A new study has found that robots (rather, AI) are even better at composing those strangely seductive emails promising a no-strings-attached transfer from a Nigerian bank account than humans are.

Before the study, it had been thought unlikely that scammers would have access to the necessary expertise to craft the kind of targeted scam emails that would generate high click-through rates. Huge volumes of emails are needed for a successful scam as clickthrough rates are, fortunately, typically very low.

But, something has changed to make things easier for scammers – widespread access to ‘AI-as-a-service’.

AI-as-a-service

For a long time, artificial intelligence (AI) was cost-prohibitive for most companies, let alone scammers, for several reasons:

• The computers needed were huge and expensive.
• AI developers were in demand and commanded high salaries.
• Many companies didn’t have access to big enough datasets to train AI models.

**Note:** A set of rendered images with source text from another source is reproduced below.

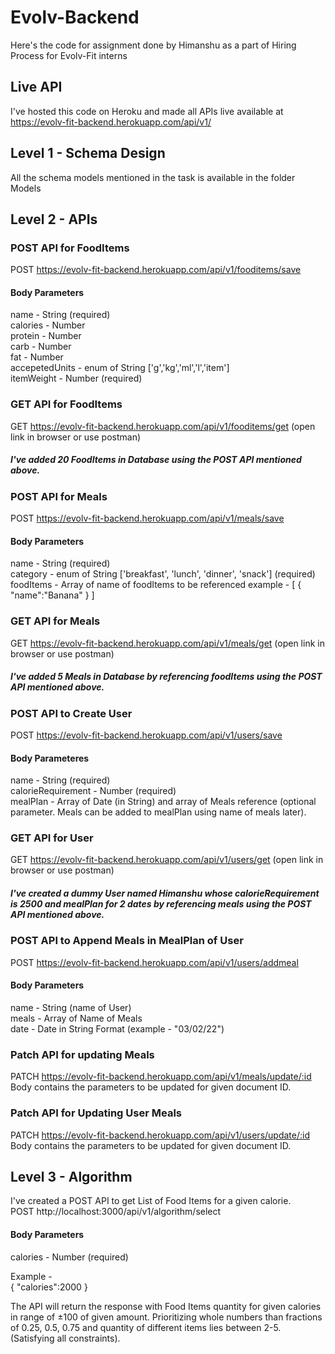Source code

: # Evolv-Backend
Here's the code for assignment done by Himanshu as a part of Hiring Process for Evolv-Fit interns

## Live API
I've hosted this code on Heroku and made all APIs live available at https://evolv-fit-backend.herokuapp.com/api/v1/

## Level 1 - Schema Design
All the schema models mentioned in the task is available in the folder Models

## Level 2 - APIs
### POST API for FoodItems
POST https://evolv-fit-backend.herokuapp.com/api/v1/fooditems/save
#### Body Parameters
name - String (required)  
calories - Number  
protein - Number  
carb - Number  
fat - Number  
accepetedUnits - enum of String ['g','kg','ml','l','item']  
itemWeight - Number (required)  
### GET API for FoodItems
GET https://evolv-fit-backend.herokuapp.com/api/v1/fooditems/get (open link in browser or use postman)  
##### I've added 20 FoodItems in Database using the POST API mentioned above.
### POST API for Meals
POST https://evolv-fit-backend.herokuapp.com/api/v1/meals/save
#### Body Parameters
name - String (required)  
category - enum of String ['breakfast', 'lunch', 'dinner', 'snack'] (required)  
foodItems - Array of name of foodItems to be referenced 
example - 
[ 
  { 
    "name":"Banana" 
  } 
]
### GET API for Meals
GET https://evolv-fit-backend.herokuapp.com/api/v1/meals/get (open link in browser or use postman)  
##### I've added 5 Meals in Database by referencing foodItems using the POST API mentioned above.
### POST API to Create User
POST https://evolv-fit-backend.herokuapp.com/api/v1/users/save
#### Body Parameteres
name - String (required)  
calorieRequirement - Number (required)  
mealPlan - Array of Date (in String) and array of Meals reference (optional parameter. Meals can be added to mealPlan using name of meals later). 
### GET API for User
GET https://evolv-fit-backend.herokuapp.com/api/v1/users/get (open link in browser or use postman)  
##### I've created a dummy User named Himanshu whose calorieRequirement is 2500 and mealPlan for 2 dates by referencing meals using the POST API mentioned above.
### POST API to Append Meals in MealPlan of User
POST https://evolv-fit-backend.herokuapp.com/api/v1/users/addmeal
#### Body Parameters
name - String (name of User)  
meals - Array of Name of Meals  
date - Date in String Format (example - "03/02/22") 
### Patch API for updating Meals
PATCH https://evolv-fit-backend.herokuapp.com/api/v1/meals/update/:id  
Body contains the parameters to be updated for given document ID.
### Patch API for Updating User Meals
PATCH https://evolv-fit-backend.herokuapp.com/api/v1/users/update/:id  
Body contains the parameters to be updated for given document ID.
## Level 3 - Algorithm
I've created a POST API to get List of Food Items for a given calorie.  
POST http://localhost:3000/api/v1/algorithm/select
#### Body Parameters
calories - Number (required) 

Example -   
{ "calories":2000 }

The API will return the response with Food Items quantity for given calories in range of ±100 of given amount. Prioritizing whole numbers than fractions of 0.25, 0.5, 0.75 and quantity of different items lies between 2-5. (Satisfying all constraints).
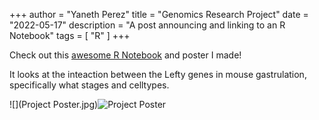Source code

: +++
author = "Yaneth Perez"
title = "Genomics Research Project"
date = "2022-05-17"
description = "A post announcing and linking to an R Notebook"
tags = [
    "R"
]
+++

Check out this [awesome R Notebook](RNotebook_demo.nb.html) and poster I made! 

It looks at the inteaction between the Lefty genes in mouse gastrulation, specifically what stages and celltypes.

![](Project Poster.jpg)![Project Poster](https://user-images.githubusercontent.com/104724541/168899478-f69bebae-8362-4f42-851b-a4fb6f740bb4.jpg)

Now, however, there are thousands of AI-as-a-service applications that companies can buy off the shelf without needing to develop AI skills themselves. Customer service robots, or chatbots, used by most customer-facing businesses, are a good example of these.

How easy is it for scammers to use AI for crime?

Developing AI for use in scams previously required the same level of expertise and deep pockets which had been needed by businesses, presenting a significant barrier to entry for scammers.

“It takes millions of dollars to train a really good model, but once you put it on AI-as-a-service it costs a couple of cents and it’s really easy to use.”

Eugene Lim, GovTech Singapore cybersecurity specialist

In the recent phishing study however, the team from Singapore’s Government Technology Agency designed an experiment in which they sent phishing emails generated by an AI-as-a-service platform to 200 of their colleagues, alongside phishing emails they crafted themselves. Both types of messages contained links that were not scams but just logged clickthroughs. The researchers were surprised to discover that more people clicked the links in the AI-generated messages than the human-written ones – by a significant margin.

The Singaporean researchers used OpenAI‘s deep learning language model GPT-3, combined with AI-as-a-service products focused on personality analysis to produce their phishing emails. Machine learning based on personality analysis is designed to predict an individual’s mentality, based on inputs about their behaviour. This combination was used to precisely tailor phishing emails to fit their colleagues’ backgrounds and traits. They say that the results generated by the AI robots sounded “weirdly human”.

Should we be worried by scammers having access to AI?

In a word, ‘yes’. Access to AI turbo-charges the scale at which scammers can operate. And, as the study shows, could also potentially make scams more likely to succeed. Cybercrime activity increased exponentially during the pandemic and law enforcement agencies around the world are woefully under-prepared to deal with it. Of course, as any new field or technology appears, so do criminals looking to exploit it. But AI-as-a-service does seem to have made it easier for them.